La FTDJ travaille aussi sur des alternatives ou des supplétifs qui peuvent soulager les trésoreries.

Côté numérique, la FTDJ a plusieurs projets. D’abord, TTPresse, lancé en partenariat avec Tunisie Telecom, mais qui n’a pas été à la mesure des attentes.

Deux, la Fédération a préparé avec un fournisseur étranger une application dite “Abonnements Numériques”. Elle a été conçue à la faveur du Covid-19, pour remplacer, au fur et à mesure, l’ancienne formule des abonnements papier.

Trois, elle a mis au point une application dite « Kiosque éditeur », celle-là même qui offre la possibilité de vendre des articles sur la toile.

Dans le cadre de ces deux applications, la Fédération négocie des accords qui, s’ils aboutissent, peuvent guérir le « patient ».

Quatre, nous avons déjà un décret-loi, datant de juin 2020, stipulant la création d’un Fonds de digitalisation de la presse écrite, auquel est alloué 5 MDT par an. Le projet date de 2017 et bien entendu, les textes d’application tardent à venir.

== Entrées listées ==
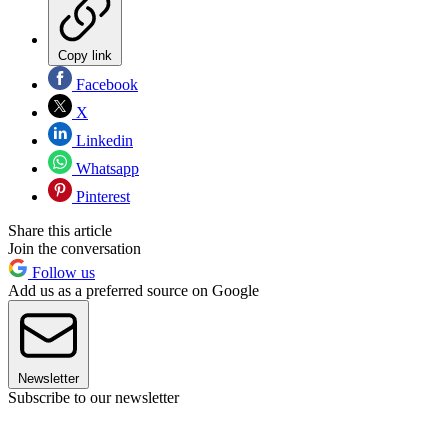
Copy link
Facebook
X
Linkedin
Whatsapp
Pinterest
Share this article
Join the conversation
Follow us
Add us as a preferred source on Google
Newsletter
Subscribe to our newsletter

== Consigne ==
Pouvez-vous prolonger l'extrait sur les projets numériques de la FTDJ en reprenant juste après sa dernière phrase ?

== Réponse ==
Nous revendiquons qu’il y ait un ministère de la Communication et une agence pour gérer, dans la transparence, cette histoire d’abonnements, d’annonces publiques et de transition digitale

A combien estimez-vous le recul de la presse écrite imprimée sur les 10 dernières années ?

Je vous disais tout à l’heure que notre secteur est conservateur et qu’il continue de s’agripper à une quelconque zone de confort. A partir de là, on peut dire que le secteur enregistre, justement, du retard. Regardez-les “UNES” de cette semaine par exemple, et comparez-les avec celles d’il y a cinq ans.

La Fédération a-t-elle mis en place un plan d’action pour le sauvetage des titres nationaux, notamment ceux emblématiques comme La Presse de Tunisie et Assabah ?

Pour emblématiques, il n’y a pas que La Presse et Assabah qui sont nés, rappelons-le, avant l’indépendance. Que dira-t-on de ceux qui sont nés après et qui ont beaucoup souffert ?

A l’actif de la FTDJ, en parfaite coordination d’ailleurs avec le Syndicat national des journalistes et la Fédération de l’information de l’UGTT, et à l’intention de tous les titres, la revendication des abonnements (papier et numérique), les annonces publiques ainsi que la transition digitale. Nos confrères de La Presse et d’Assabah ont déjà des propositions que la FTDJ appuie et défend, mais personne ne les écoute malheureusement.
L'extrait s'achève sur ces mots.